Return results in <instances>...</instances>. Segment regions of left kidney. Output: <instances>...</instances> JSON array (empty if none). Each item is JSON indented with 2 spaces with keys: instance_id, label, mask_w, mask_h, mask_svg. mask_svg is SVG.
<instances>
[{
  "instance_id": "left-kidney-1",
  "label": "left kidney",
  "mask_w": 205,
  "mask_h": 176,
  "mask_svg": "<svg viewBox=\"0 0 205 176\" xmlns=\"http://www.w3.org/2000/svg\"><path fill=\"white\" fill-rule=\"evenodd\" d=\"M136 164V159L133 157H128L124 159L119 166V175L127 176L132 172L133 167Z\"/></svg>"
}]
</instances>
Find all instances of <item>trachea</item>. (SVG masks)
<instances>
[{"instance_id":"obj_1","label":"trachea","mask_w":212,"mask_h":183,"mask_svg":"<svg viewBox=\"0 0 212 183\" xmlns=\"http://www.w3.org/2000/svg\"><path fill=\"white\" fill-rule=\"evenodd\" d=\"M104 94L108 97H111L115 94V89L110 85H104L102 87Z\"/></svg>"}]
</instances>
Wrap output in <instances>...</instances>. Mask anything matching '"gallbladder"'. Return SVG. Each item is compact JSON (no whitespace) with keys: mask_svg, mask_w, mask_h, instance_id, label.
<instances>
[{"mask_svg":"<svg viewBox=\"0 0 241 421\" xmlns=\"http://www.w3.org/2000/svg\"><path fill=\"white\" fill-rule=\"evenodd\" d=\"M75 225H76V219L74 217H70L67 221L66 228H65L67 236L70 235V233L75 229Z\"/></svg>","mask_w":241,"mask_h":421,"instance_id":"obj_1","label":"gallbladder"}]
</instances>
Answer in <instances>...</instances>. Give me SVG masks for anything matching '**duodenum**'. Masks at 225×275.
□ □ □ □ □ □ □
| What you have to do |
Update all of the data above by replacing "Segment" with "Outline". Leave every other part unchanged.

| Solution to this task |
Return results in <instances>...</instances>. Outline regions of left kidney. Output: <instances>...</instances> JSON array (empty if none). Each item is JSON indented with 2 spaces with keys: instance_id, label, mask_w, mask_h, mask_svg. mask_svg is SVG.
<instances>
[{
  "instance_id": "left-kidney-1",
  "label": "left kidney",
  "mask_w": 205,
  "mask_h": 176,
  "mask_svg": "<svg viewBox=\"0 0 205 176\" xmlns=\"http://www.w3.org/2000/svg\"><path fill=\"white\" fill-rule=\"evenodd\" d=\"M136 164V159L133 157H128L124 159L119 166V175L127 176L132 172L133 167Z\"/></svg>"
}]
</instances>
Find all instances of <item>trachea</item>. (SVG masks)
<instances>
[{"instance_id":"obj_1","label":"trachea","mask_w":212,"mask_h":183,"mask_svg":"<svg viewBox=\"0 0 212 183\" xmlns=\"http://www.w3.org/2000/svg\"><path fill=\"white\" fill-rule=\"evenodd\" d=\"M104 94L108 97H111L115 94V89L110 85H104L102 87Z\"/></svg>"}]
</instances>
Wrap output in <instances>...</instances>. Mask anything matching '"gallbladder"'. Return SVG. Each item is compact JSON (no whitespace) with keys: mask_svg, mask_w, mask_h, instance_id, label.
<instances>
[{"mask_svg":"<svg viewBox=\"0 0 241 421\" xmlns=\"http://www.w3.org/2000/svg\"><path fill=\"white\" fill-rule=\"evenodd\" d=\"M75 225H76V219L74 217H70L67 221L66 228H65L67 236L70 235V233L75 229Z\"/></svg>","mask_w":241,"mask_h":421,"instance_id":"obj_1","label":"gallbladder"}]
</instances>
Answer in <instances>...</instances>. Give me SVG masks for anything matching '**duodenum**'. Masks at 225×275.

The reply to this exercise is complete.